- **ASSIGNMENT**
Apart from the images, the records below need to be copied exactly.

- **SUPPLIED MATERIAL**
◇ ◇ ◇ ◇ ◇
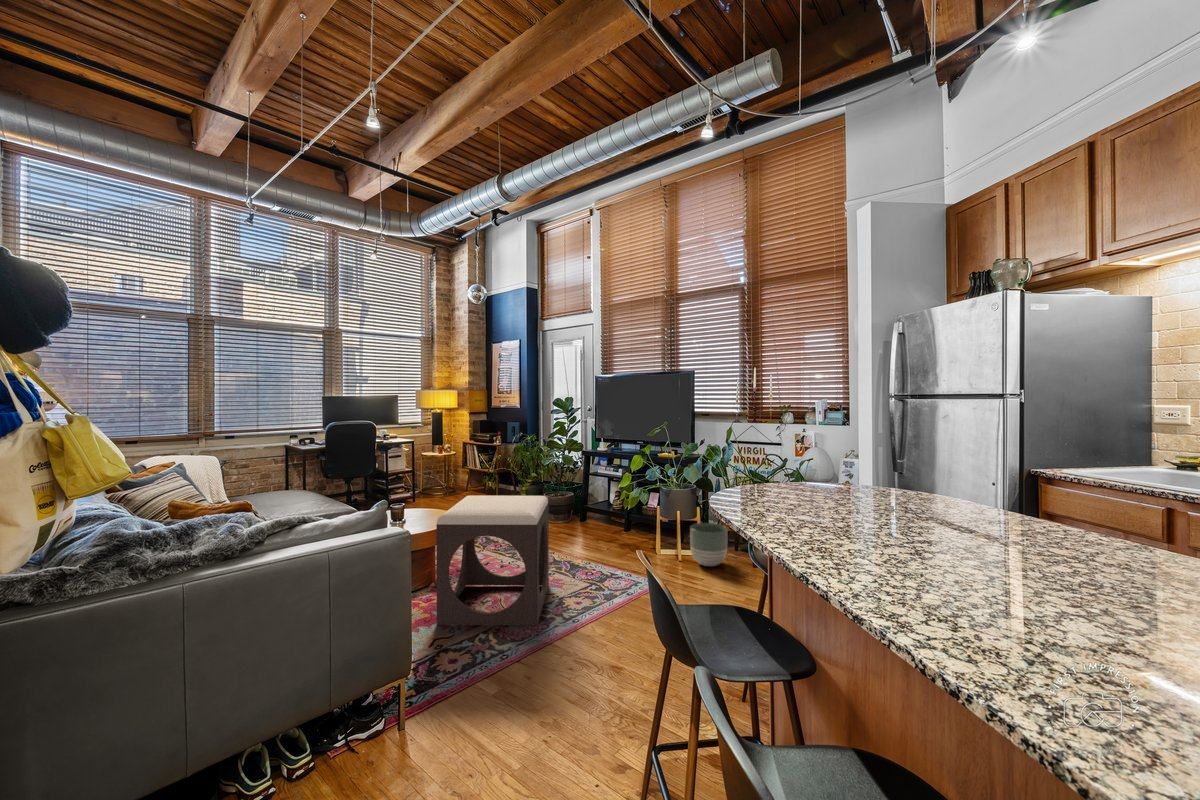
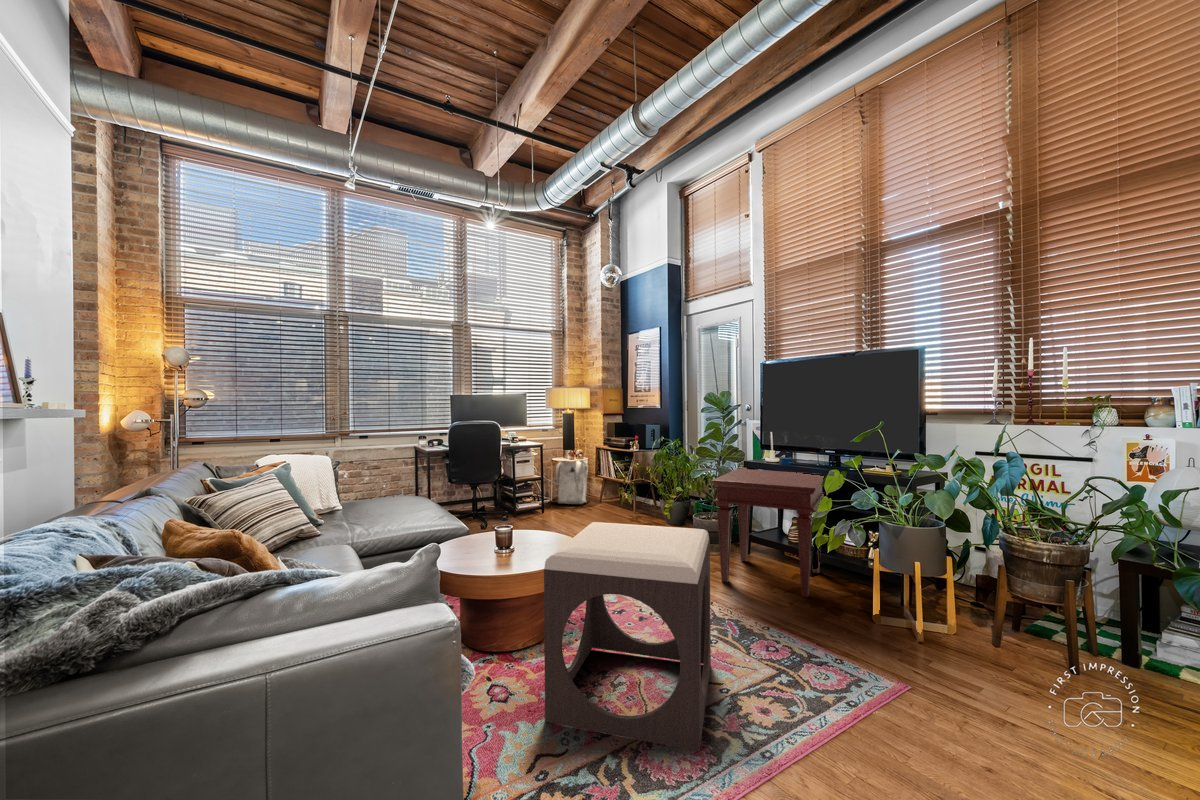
backpack: none [425,451,456,493] -> present [555,456,588,504]
side table: none [556,457,638,544] -> present [712,469,824,597]
planter: present [690,523,727,566] -> none [939,583,1014,660]

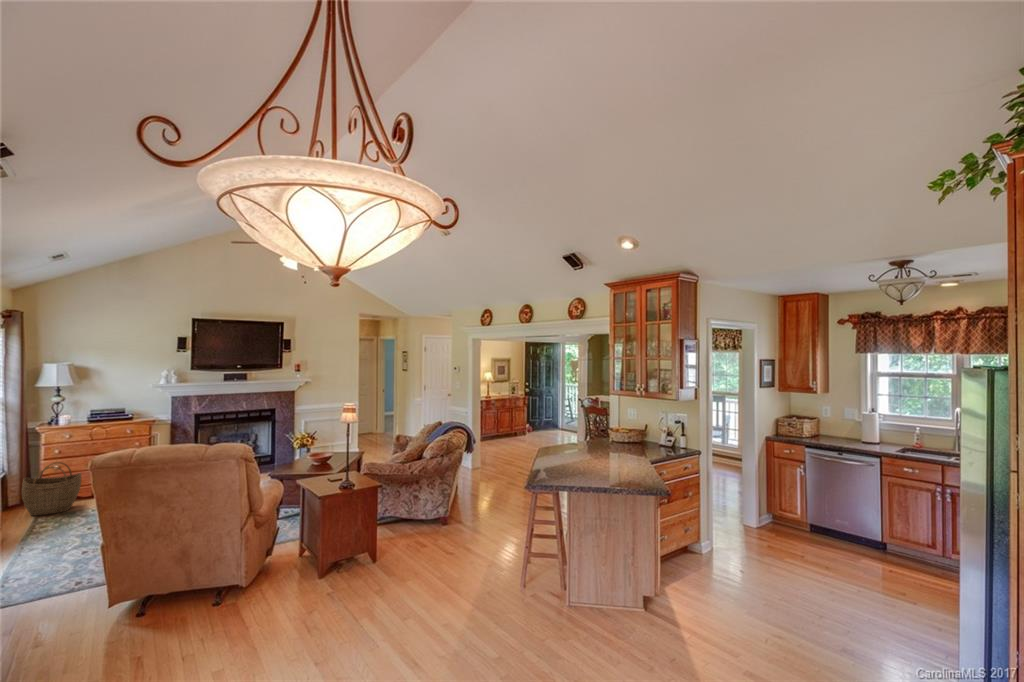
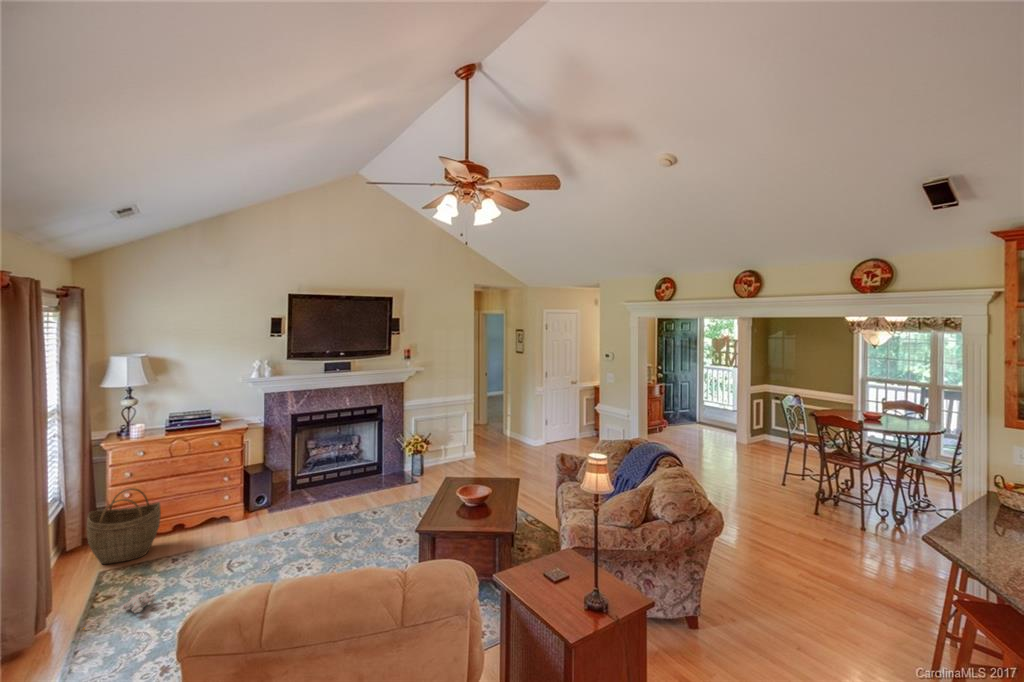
plush toy: none [24,524,79,543] -> present [83,592,156,630]

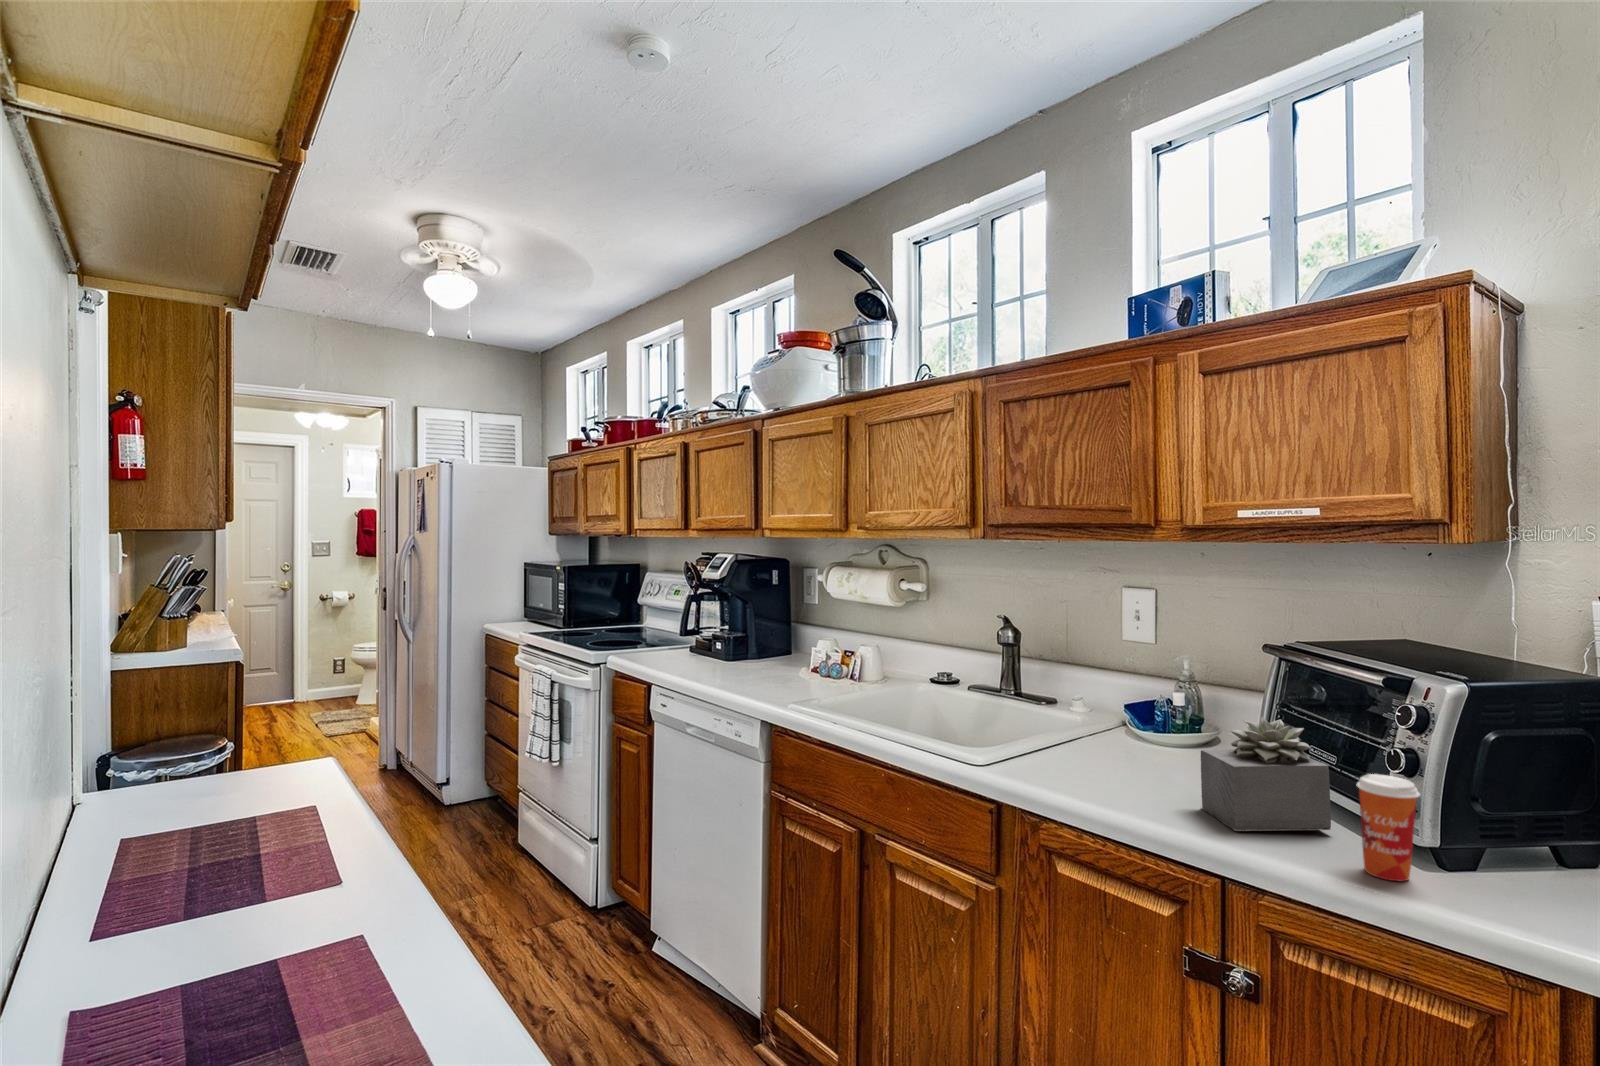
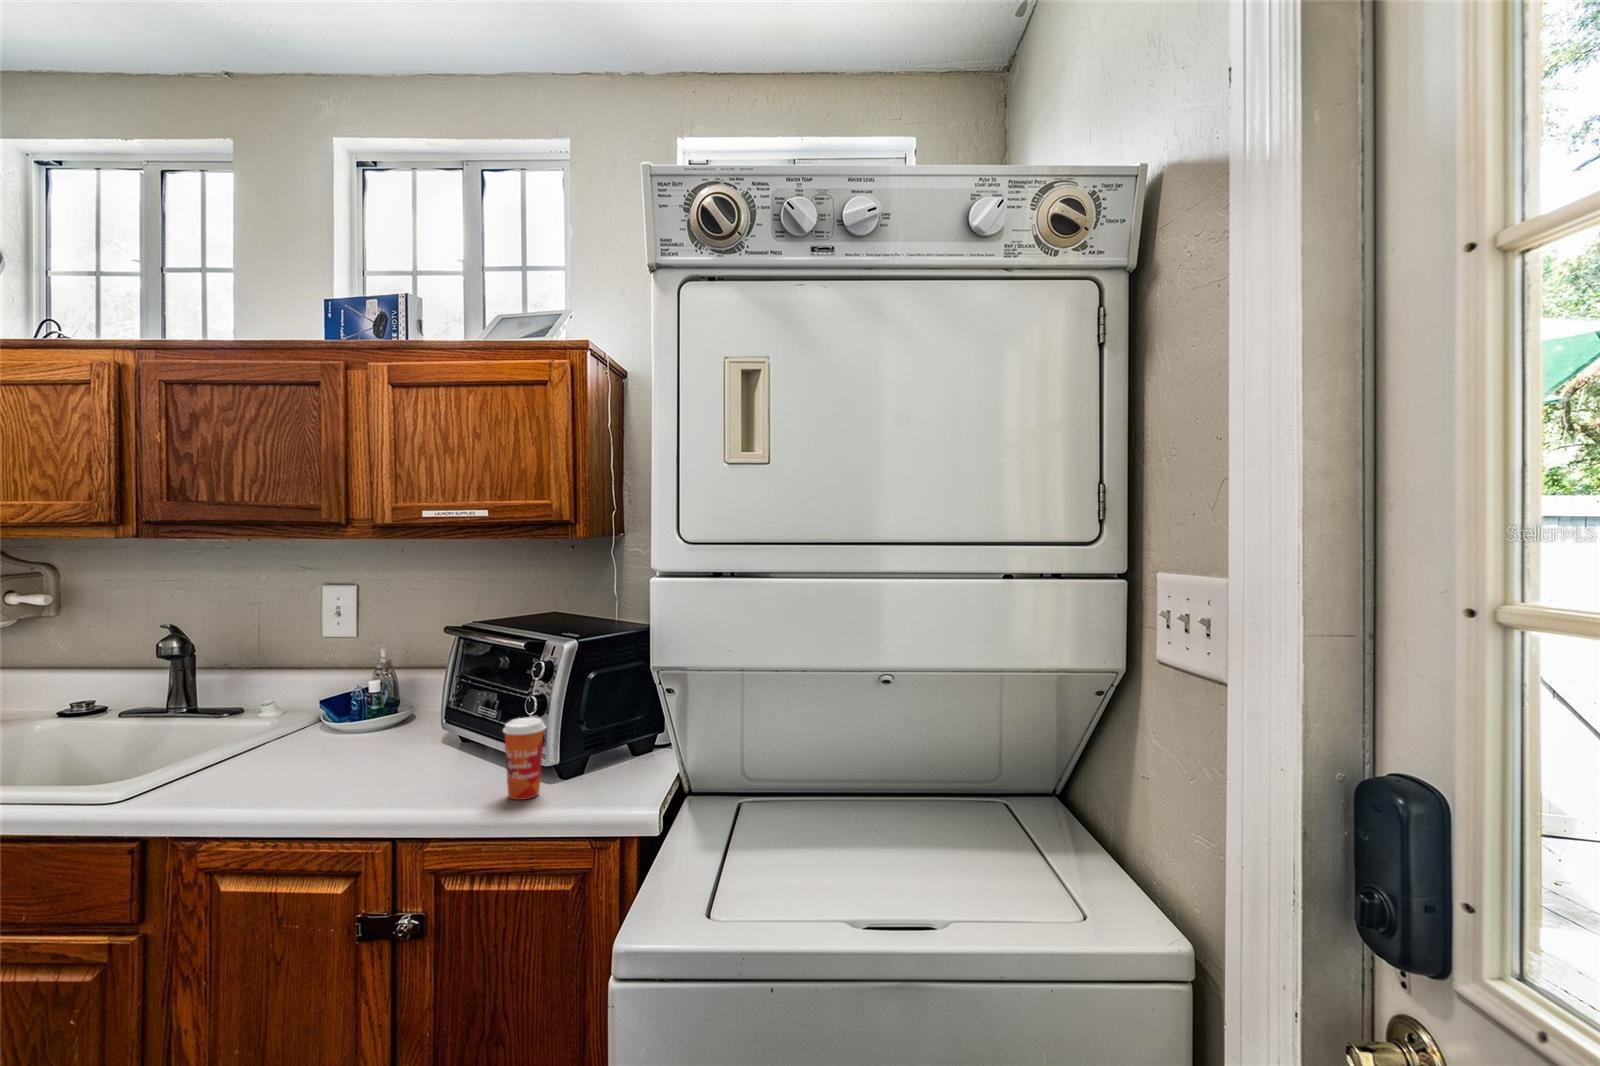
succulent plant: present [1201,716,1332,831] -> none [380,687,491,794]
◇ ◇ ◇ ◇ ◇
- **ANSWER AREA**
backpack: none [425,451,456,493] -> present [555,456,588,504]
side table: none [556,457,638,544] -> present [712,469,824,597]
planter: present [690,523,727,566] -> none [939,583,1014,660]

plush toy: none [24,524,79,543] -> present [83,592,156,630]

succulent plant: present [1201,716,1332,831] -> none [380,687,491,794]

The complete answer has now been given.